Minny had put Raymond down and he was banging on the front-room door. She opened it for him. Ash was sitting in there with her elbows on the table, watching Franklin, who was beside her tuning Nita’s guitar.
‘Hello,’ Minny said.
‘Hi.’
‘I didn’t know you were here.’
‘I met Ash on the way home,’ he said, not stopping what he was doing. ‘That’s better, I think.’
‘Yes,’ Aisling agreed. ‘Are you going to play another one?’
‘No, I’ve got to go.’
Her mother was tripping down the stairs behind her. ‘Oh, really?’ she said, overhearing. ‘You won’t stay for dinner? Hi, Minny.’
‘I can’t,’ he explained, laying the guitar on the table. ‘Judy said she’s making tea for half five so I’d better get back.’
‘All right then, fair enough. Come round another time though.’
Minny stood quietly while they were all saying goodbye. She thought there might be some further explanation once he’d gone but there wasn’t; Ash just went off to watch her programme, causing screaming hysterics from Selena, who’d ever-hopefully started watching something else. Nita took the baby upstairs to change him. Minny went out into the garden and found Guts the cat, who was more than happy to have his head stroked as he lay with his paws tucked neatly under in a fall of sunlight.
Dinner was fairly quiet; no one seemed in a chatty mood, not even their mother who could usually be relied upon to keep a conversation going, even if it was with herself. ‘How come Franklin was round?’ Minny asked in the end, forking up the last meatball.
‘I don’t kno
w,’ Selena muttered.
‘I met him,’ Ash said, when no one else answered, ‘on the way home. He said did I want to sing some more, and I said yes, so he came round.’
Minny wiped her chin. ‘You didn’t … make him come round, did you, Ash?’
‘Of course she didn’t,’ her mother snapped.
‘I only meant … he might have not felt able to say no, or whatever. It’s just we don’t know him very well or anything, he might have been embarrassed.’

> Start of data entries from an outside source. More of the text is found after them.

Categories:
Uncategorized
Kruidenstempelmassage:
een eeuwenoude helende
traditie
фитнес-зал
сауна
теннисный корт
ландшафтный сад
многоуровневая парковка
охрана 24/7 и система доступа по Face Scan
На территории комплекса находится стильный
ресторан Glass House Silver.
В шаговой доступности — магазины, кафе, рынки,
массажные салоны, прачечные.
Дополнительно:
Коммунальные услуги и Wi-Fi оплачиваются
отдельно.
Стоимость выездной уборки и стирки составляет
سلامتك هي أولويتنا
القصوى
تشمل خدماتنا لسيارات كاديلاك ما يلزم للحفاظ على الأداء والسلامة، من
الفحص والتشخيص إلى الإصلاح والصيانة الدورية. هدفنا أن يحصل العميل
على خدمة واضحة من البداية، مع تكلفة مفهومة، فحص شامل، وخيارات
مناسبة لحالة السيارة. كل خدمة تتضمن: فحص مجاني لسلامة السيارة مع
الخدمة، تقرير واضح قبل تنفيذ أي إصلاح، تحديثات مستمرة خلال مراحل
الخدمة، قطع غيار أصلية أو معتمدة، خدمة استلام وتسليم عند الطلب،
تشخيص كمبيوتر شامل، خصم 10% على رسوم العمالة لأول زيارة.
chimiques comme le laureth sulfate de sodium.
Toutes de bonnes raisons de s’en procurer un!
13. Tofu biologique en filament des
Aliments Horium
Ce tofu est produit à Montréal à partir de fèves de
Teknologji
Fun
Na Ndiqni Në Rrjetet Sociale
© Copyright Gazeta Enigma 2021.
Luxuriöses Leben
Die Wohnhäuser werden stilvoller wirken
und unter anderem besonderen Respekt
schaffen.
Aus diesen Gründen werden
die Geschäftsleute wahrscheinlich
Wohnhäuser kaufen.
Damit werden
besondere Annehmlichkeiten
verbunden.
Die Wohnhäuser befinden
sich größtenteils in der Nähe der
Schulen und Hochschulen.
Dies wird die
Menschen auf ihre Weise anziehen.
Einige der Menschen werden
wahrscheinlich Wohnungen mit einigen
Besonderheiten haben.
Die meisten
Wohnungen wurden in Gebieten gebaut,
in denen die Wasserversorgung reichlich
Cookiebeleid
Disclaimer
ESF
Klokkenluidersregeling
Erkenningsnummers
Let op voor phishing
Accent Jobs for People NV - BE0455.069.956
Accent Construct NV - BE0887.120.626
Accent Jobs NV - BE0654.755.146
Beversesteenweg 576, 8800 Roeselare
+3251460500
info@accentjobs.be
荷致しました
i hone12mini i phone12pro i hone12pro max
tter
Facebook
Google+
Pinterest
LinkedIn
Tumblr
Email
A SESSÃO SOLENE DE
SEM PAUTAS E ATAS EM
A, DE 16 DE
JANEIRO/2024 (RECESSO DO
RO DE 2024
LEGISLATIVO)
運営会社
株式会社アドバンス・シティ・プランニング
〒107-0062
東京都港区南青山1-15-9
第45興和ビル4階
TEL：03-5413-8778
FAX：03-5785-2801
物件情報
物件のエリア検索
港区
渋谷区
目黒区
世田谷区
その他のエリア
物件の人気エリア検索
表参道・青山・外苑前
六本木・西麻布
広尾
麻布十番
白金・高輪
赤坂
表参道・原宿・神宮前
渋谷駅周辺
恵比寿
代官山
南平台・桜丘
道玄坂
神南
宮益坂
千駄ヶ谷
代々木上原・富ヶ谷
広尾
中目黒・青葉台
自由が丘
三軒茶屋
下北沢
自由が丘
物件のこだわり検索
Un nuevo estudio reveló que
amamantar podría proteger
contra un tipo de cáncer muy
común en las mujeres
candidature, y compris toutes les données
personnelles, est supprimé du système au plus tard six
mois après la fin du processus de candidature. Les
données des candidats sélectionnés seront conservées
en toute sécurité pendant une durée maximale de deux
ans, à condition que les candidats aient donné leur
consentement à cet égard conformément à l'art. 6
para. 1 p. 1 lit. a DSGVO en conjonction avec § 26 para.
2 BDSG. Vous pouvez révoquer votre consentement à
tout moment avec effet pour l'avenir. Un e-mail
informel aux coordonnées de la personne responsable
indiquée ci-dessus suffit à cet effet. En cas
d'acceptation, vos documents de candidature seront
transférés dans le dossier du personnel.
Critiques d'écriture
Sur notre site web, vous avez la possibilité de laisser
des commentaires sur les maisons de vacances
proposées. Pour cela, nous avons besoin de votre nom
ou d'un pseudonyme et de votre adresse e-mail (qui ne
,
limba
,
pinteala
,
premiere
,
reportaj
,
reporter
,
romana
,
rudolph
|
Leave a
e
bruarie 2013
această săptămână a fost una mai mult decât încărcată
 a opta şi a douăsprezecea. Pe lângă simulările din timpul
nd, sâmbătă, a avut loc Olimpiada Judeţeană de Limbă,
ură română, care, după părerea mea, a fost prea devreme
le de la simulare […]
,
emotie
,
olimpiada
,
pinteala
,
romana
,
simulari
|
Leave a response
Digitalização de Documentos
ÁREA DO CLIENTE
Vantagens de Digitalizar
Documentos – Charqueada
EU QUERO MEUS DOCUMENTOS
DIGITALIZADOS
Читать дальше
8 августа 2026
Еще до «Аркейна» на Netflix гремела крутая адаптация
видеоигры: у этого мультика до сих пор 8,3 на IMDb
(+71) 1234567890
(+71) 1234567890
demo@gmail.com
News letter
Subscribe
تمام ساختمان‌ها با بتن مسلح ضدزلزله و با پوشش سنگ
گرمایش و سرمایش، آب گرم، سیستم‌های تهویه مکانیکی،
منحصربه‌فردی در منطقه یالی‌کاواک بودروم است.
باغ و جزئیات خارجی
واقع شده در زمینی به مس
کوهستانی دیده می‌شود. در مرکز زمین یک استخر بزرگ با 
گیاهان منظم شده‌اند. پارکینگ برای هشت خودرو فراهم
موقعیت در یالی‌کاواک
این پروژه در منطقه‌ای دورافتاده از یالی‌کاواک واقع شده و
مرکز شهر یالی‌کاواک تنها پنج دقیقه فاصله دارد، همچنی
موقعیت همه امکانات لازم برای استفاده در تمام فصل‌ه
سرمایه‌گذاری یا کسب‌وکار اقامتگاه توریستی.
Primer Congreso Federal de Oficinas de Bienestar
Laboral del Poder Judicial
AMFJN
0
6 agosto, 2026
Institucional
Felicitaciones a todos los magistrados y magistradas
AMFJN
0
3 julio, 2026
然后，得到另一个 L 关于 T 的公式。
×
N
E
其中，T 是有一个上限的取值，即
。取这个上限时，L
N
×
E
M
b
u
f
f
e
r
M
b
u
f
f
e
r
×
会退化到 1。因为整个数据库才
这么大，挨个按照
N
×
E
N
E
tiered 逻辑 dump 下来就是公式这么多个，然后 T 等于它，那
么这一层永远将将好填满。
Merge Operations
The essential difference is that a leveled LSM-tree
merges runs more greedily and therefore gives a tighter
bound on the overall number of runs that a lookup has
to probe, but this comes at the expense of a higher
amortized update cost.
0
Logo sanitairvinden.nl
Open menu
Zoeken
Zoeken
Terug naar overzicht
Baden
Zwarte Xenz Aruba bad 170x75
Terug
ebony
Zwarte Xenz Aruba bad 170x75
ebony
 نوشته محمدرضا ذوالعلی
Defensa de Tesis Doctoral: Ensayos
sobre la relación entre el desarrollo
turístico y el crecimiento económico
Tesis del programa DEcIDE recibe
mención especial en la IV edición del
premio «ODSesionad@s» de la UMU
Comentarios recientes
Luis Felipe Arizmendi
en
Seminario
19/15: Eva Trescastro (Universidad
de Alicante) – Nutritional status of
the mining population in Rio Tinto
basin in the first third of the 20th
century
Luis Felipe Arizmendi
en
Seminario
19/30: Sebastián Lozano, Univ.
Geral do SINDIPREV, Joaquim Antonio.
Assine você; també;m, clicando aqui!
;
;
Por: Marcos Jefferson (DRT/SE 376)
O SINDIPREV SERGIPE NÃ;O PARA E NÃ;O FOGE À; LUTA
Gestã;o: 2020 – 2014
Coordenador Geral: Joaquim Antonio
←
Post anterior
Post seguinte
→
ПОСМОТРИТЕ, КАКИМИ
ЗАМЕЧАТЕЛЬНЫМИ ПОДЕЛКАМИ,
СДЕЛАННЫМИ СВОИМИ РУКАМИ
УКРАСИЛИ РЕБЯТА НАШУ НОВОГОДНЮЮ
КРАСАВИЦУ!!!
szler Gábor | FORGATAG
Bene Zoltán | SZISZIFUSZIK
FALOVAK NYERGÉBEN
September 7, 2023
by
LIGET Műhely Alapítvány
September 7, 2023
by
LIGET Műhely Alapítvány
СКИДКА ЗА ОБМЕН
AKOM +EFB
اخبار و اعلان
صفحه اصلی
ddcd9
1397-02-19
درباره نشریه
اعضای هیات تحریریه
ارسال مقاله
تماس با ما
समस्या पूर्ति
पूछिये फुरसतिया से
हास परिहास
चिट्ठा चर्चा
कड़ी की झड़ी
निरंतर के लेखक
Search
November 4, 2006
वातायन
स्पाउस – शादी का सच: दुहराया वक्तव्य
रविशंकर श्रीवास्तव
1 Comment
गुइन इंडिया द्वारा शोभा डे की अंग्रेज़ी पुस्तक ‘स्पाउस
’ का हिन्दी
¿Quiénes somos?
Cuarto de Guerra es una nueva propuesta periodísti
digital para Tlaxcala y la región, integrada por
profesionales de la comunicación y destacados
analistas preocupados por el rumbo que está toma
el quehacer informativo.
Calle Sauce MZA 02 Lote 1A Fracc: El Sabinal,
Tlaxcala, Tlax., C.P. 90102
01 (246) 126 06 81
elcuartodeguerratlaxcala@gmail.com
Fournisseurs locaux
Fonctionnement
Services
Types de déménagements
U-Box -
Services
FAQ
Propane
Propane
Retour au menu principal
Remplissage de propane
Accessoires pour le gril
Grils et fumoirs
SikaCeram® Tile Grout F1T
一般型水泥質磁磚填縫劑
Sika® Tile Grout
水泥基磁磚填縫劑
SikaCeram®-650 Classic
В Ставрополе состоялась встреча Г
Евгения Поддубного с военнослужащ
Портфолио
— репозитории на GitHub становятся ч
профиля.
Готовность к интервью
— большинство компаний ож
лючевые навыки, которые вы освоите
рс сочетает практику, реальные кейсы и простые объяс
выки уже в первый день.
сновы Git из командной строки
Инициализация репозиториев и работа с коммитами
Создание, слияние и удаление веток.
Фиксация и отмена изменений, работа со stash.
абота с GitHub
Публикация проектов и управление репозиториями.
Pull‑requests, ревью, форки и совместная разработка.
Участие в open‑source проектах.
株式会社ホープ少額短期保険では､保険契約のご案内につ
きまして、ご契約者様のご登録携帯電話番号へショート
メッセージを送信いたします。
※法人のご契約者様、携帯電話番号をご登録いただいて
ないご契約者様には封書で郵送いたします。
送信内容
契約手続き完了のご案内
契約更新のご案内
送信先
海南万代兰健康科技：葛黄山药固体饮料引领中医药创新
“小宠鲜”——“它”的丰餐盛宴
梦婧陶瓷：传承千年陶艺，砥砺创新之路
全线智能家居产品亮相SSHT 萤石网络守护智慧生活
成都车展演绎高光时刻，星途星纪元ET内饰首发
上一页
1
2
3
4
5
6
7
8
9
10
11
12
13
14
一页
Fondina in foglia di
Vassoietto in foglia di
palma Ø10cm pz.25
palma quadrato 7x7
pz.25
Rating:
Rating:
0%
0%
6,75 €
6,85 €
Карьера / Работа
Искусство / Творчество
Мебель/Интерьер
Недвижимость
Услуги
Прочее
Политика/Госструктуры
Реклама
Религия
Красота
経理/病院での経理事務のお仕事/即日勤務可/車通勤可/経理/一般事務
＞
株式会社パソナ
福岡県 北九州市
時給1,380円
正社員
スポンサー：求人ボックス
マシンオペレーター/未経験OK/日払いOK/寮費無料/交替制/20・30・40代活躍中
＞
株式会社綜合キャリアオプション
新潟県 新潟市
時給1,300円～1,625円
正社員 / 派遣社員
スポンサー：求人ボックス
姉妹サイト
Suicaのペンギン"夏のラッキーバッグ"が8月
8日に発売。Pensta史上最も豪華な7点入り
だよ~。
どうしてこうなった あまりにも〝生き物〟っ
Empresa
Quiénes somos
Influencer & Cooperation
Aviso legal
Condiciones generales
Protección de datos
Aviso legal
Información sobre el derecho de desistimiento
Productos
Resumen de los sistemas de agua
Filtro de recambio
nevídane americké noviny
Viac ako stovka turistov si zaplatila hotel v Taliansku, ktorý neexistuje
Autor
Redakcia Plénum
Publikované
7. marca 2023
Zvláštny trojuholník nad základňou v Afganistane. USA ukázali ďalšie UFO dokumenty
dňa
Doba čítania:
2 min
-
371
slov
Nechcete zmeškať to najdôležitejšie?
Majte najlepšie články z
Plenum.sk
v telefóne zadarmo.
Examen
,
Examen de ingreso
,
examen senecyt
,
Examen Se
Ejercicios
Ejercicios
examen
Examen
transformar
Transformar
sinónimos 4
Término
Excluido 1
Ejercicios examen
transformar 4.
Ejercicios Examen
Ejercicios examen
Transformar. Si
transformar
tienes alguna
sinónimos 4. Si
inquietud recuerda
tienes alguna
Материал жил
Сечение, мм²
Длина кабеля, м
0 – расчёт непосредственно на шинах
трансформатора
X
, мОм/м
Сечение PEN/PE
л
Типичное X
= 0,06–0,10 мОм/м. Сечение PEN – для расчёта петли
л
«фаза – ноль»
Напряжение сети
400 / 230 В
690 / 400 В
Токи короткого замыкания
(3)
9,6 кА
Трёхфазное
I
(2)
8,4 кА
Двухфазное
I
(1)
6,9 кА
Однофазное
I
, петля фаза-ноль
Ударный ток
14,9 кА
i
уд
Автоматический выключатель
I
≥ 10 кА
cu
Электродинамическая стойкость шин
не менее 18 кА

‘It was his idea. He obviously enjoys Aisling’s company.’
‘Bit weird,’ Minny said, under her breath.
Aisling squeezed out more ketchup into the sea of it on her plate. ‘I didn’t make him come round.’
Selena went to bed early, even before Babi had left for her evening with Gil. Ash had some documentary to re-watch on her computer. After the baby had settled for the night things were very quiet and Minny started watching a sitcom. Then Nita came in, shut the door, turned the TV off without asking and sat down on the coffee table.
‘Minny,’ she said, ‘I got a call this afternoon from Ms Lynley at your school.’ Ms Lynley, the deputy head, was actually Mrs Lynley, but Nita converted everyone to Ms. ‘She said she found Aisling eating her lunch in the toilets.’
Minny was surprised. She thought she had Ash convinced to avoid the toilets except when strictly necessary.
‘Can you see that that’s really bad, Minny?’
‘Yes,’ Minny said, and moved to the other corner of the sofa, a little further away from her mother.
‘Quite apart from hygiene, and even apart from safety – look what happened the last time – what does it say about how lonely she is, and intimidated. It’s heartbreaking. And I can’t get my head around how alone she is at that school when you go there too. I know you’re in a different year and you can’t do anything about lesson time, but couldn’t you sit with her at lunch or something, spend some breaks with her?’
Minny wished her mother would stop looking at her. She could see Nita was upset, and that fobbing her off wasn’t going to work – her mother had a fairly reasonable grasp of the way things were, normally, so she tried to explain. ‘No. Not really. I’m not in charge of everything that happens at school, and I’m not – you know – an island. I can’t just … inflict Aisling on my friends all the time. I couldn’t really do that even if she wasn’t the way she is, it would be weird.’